*About this exercise:*
Could you repeat every line below exactly, skipping the images?

*Records to use:*
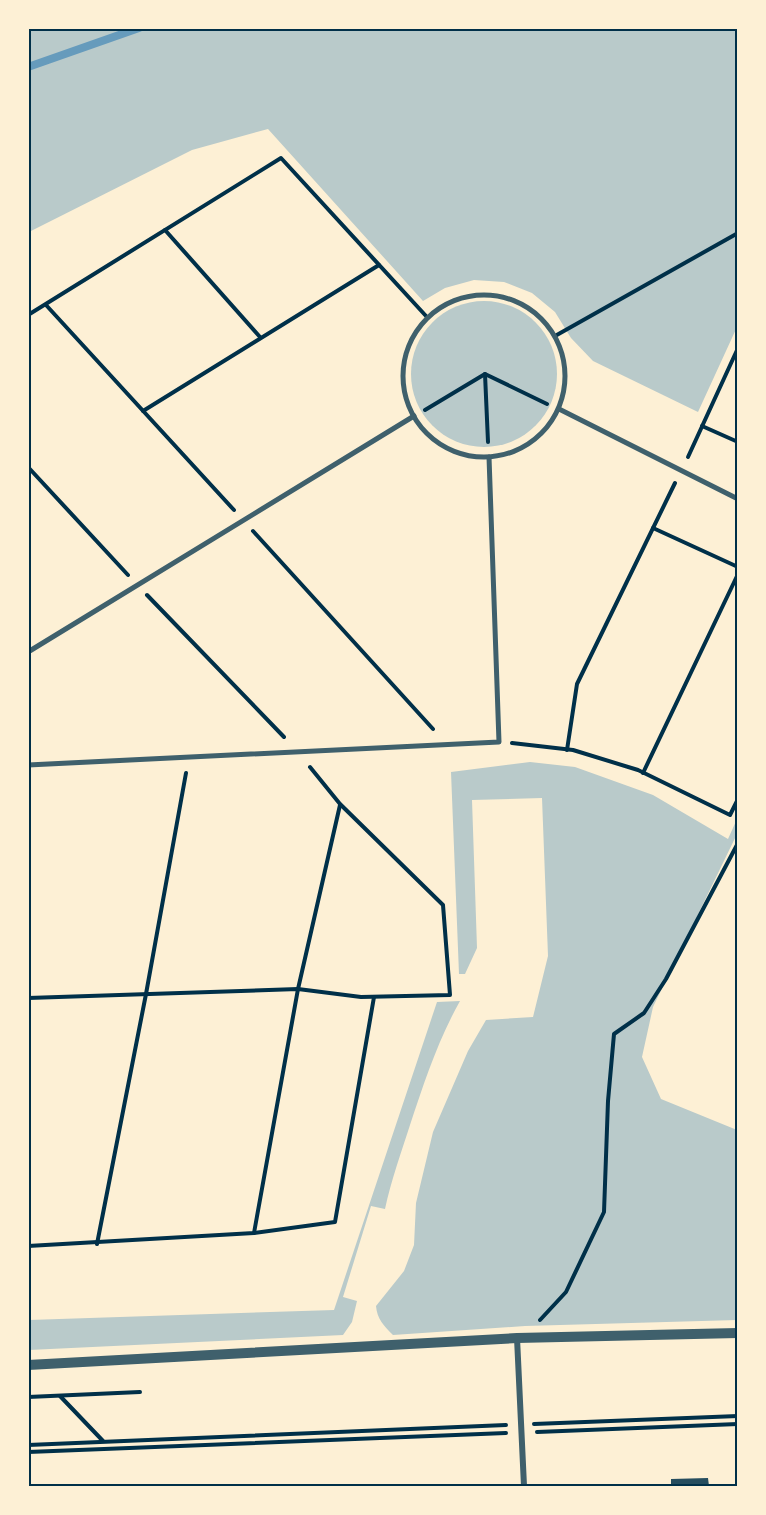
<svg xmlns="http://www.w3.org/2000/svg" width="766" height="1515" font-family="Inter,sans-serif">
	<rect width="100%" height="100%" fill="#fdf0d5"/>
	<!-- green -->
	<g fill="#b9caca">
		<path d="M 28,29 L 737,29 L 737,327 L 698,412 L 593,361 L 571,338 L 555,312 L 532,293 L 504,282 L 474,280 L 445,288 L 423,301 L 268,129 L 192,150 L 29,232 Z"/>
		<circle cx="484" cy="374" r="73"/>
		<path d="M 530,762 L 575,767 L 653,795 L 728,839 L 737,819 L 737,834 L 653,1007 L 642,1057 L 661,1099 L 737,1130 L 737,1320 L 525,1326 L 393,1335 C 384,1326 377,1319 376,1306 L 404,1271 L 414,1245 L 416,1203 L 433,1132 L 468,1051 L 486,1020 L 533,1017 L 548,956 L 542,798 L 472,800 L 477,948 L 465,974 L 459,974 L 451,772 Z"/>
		<path d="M 460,1001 C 438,1040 424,1083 410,1125 C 401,1153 391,1181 385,1209 L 371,1206 L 343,1297 L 357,1301 L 352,1322 L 343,1335 L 29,1350 L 29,1320 L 334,1310 L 437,1002 Z"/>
	</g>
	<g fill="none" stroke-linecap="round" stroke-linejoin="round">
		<!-- stream -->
		<path stroke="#669bbc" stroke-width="8" d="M 28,67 L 139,28"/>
	</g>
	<!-- building -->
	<path fill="#264d5e" d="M 708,1478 L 709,1486 L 671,1486 L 671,1479 Z"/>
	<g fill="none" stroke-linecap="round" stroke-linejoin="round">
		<!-- path -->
		<g stroke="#003049" stroke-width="4">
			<path d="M 165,230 L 260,337"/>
			<path d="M 46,305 L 234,510"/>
			<path d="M 28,315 L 281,158 L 426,316"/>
			<path d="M 555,336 L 738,233"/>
			<path d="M 485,374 L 488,442"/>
			<path d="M 425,410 L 485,374 L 547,404"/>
			<path d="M 143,411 L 379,265"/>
			<path d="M 702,426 L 738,442"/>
			<path d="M 688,457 L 738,348"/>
			<path d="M 28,467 L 128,575"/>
			<path d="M 653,528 L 738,567"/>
			<path d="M 253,531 L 433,729"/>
			<path d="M 147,595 L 284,737"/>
			<path d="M 512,743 L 573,750 L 638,770 L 730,815 L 738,799"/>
			<path d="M 567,750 L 577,684 L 675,483"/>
			<path d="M 643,773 L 738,574"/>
			<path d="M 28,998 L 298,989 L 361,997 L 450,995 L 443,905 L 340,804 L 310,767"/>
			<path d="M 254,1233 L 298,989 L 340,805"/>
			<path d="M 97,1244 L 146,994 L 186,773"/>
			<path d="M 28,1246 L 254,1233 L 335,1222 L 374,997"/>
			<path d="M 540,1320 L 566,1292 L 604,1212 L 608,1101 L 614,1034 L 644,1013 L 666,979 L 738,843"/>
			<path d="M 60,1396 L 103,1441"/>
			<path d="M 28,1397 L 140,1392"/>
			<path d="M 534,1424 L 738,1416"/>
			<path d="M 537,1432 L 738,1424"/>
			<path d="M 28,1445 L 506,1425"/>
			<path d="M 28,1452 L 506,1433"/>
		</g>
		<!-- pedestrian -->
		<g stroke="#3f606c" stroke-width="5">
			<circle cx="484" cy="376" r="81"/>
			<path d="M 559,409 L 738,499"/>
			<path d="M 28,652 L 414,416"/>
			<path d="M 28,765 L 499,742 L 489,457"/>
		</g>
		<!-- minor -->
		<path stroke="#3f606c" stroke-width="6" d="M 517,1338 L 524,1486"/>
		<!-- tertiary -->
		<path stroke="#3f606c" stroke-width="10" d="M 28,1365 L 517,1338 L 738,1333"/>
	</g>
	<!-- border -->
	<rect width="766" height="1515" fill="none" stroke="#fdf0d5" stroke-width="60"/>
	<rect x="30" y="30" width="706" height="1455" fill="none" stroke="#003049" stroke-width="2"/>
</svg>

*Task solution:*
<svg xmlns="http://www.w3.org/2000/svg" width="766" height="1515" font-family="Inter,sans-serif">
	<rect width="100%" height="100%" fill="#fdf0d5"/>
	<!-- green -->
	<g fill="#b9caca">
		<path d="M 28,29 L 737,29 L 737,327 L 698,412 L 593,361 L 571,338 L 555,312 L 532,293 L 504,282 L 474,280 L 445,288 L 423,301 L 268,129 L 192,150 L 29,232 Z"/>
		<circle cx="484" cy="374" r="73"/>
		<path d="M 530,762 L 575,767 L 653,795 L 728,839 L 737,819 L 737,834 L 653,1007 L 642,1057 L 661,1099 L 737,1130 L 737,1320 L 525,1326 L 393,1335 C 384,1326 377,1319 376,1306 L 404,1271 L 414,1245 L 416,1203 L 433,1132 L 468,1051 L 486,1020 L 533,1017 L 548,956 L 542,798 L 472,800 L 477,948 L 465,974 L 459,974 L 451,772 Z"/>
		<path d="M 460,1001 C 438,1040 424,1083 410,1125 C 401,1153 391,1181 385,1209 L 371,1206 L 343,1297 L 357,1301 L 352,1322 L 343,1335 L 29,1350 L 29,1320 L 334,1310 L 437,1002 Z"/>
	</g>
	<g fill="none" stroke-linecap="round" stroke-linejoin="round">
		<!-- stream -->
		<path stroke="#669bbc" stroke-width="8" d="M 28,67 L 139,28"/>
	</g>
	<!-- building -->
	<path fill="#264d5e" d="M 708,1478 L 709,1486 L 671,1486 L 671,1479 Z"/>
	<g fill="none" stroke-linecap="round" stroke-linejoin="round">
		<!-- path -->
		<g stroke="#003049" stroke-width="4">
			<path d="M 165,230 L 260,337"/>
			<path d="M 46,305 L 234,510"/>
			<path d="M 28,315 L 281,158 L 426,316"/>
			<path d="M 555,336 L 738,233"/>
			<path d="M 485,374 L 488,442"/>
			<path d="M 425,410 L 485,374 L 547,404"/>
			<path d="M 143,411 L 379,265"/>
			<path d="M 702,426 L 738,442"/>
			<path d="M 688,457 L 738,348"/>
			<path d="M 28,467 L 128,575"/>
			<path d="M 653,528 L 738,567"/>
			<path d="M 253,531 L 433,729"/>
			<path d="M 147,595 L 284,737"/>
			<path d="M 512,743 L 573,750 L 638,770 L 730,815 L 738,799"/>
			<path d="M 567,750 L 577,684 L 675,483"/>
			<path d="M 643,773 L 738,574"/>
			<path d="M 28,998 L 298,989 L 361,997 L 450,995 L 443,905 L 340,804 L 310,767"/>
			<path d="M 254,1233 L 298,989 L 340,805"/>
			<path d="M 97,1244 L 146,994 L 186,773"/>
			<path d="M 28,1246 L 254,1233 L 335,1222 L 374,997"/>
			<path d="M 540,1320 L 566,1292 L 604,1212 L 608,1101 L 614,1034 L 644,1013 L 666,979 L 738,843"/>
			<path d="M 60,1396 L 103,1441"/>
			<path d="M 28,1397 L 140,1392"/>
			<path d="M 534,1424 L 738,1416"/>
			<path d="M 537,1432 L 738,1424"/>
			<path d="M 28,1445 L 506,1425"/>
			<path d="M 28,1452 L 506,1433"/>
		</g>
		<!-- pedestrian -->
		<g stroke="#3f606c" stroke-width="5">
			<circle cx="484" cy="376" r="81"/>
			<path d="M 559,409 L 738,499"/>
			<path d="M 28,652 L 414,416"/>
			<path d="M 28,765 L 499,742 L 489,457"/>
		</g>
		<!-- minor -->
		<path stroke="#3f606c" stroke-width="6" d="M 517,1338 L 524,1486"/>
		<!-- tertiary -->
		<path stroke="#3f606c" stroke-width="10" d="M 28,1365 L 517,1338 L 738,1333"/>
	</g>
	<!-- border -->
	<rect width="766" height="1515" fill="none" stroke="#fdf0d5" stroke-width="60"/>
	<rect x="30" y="30" width="706" height="1455" fill="none" stroke="#003049" stroke-width="2"/>
</svg>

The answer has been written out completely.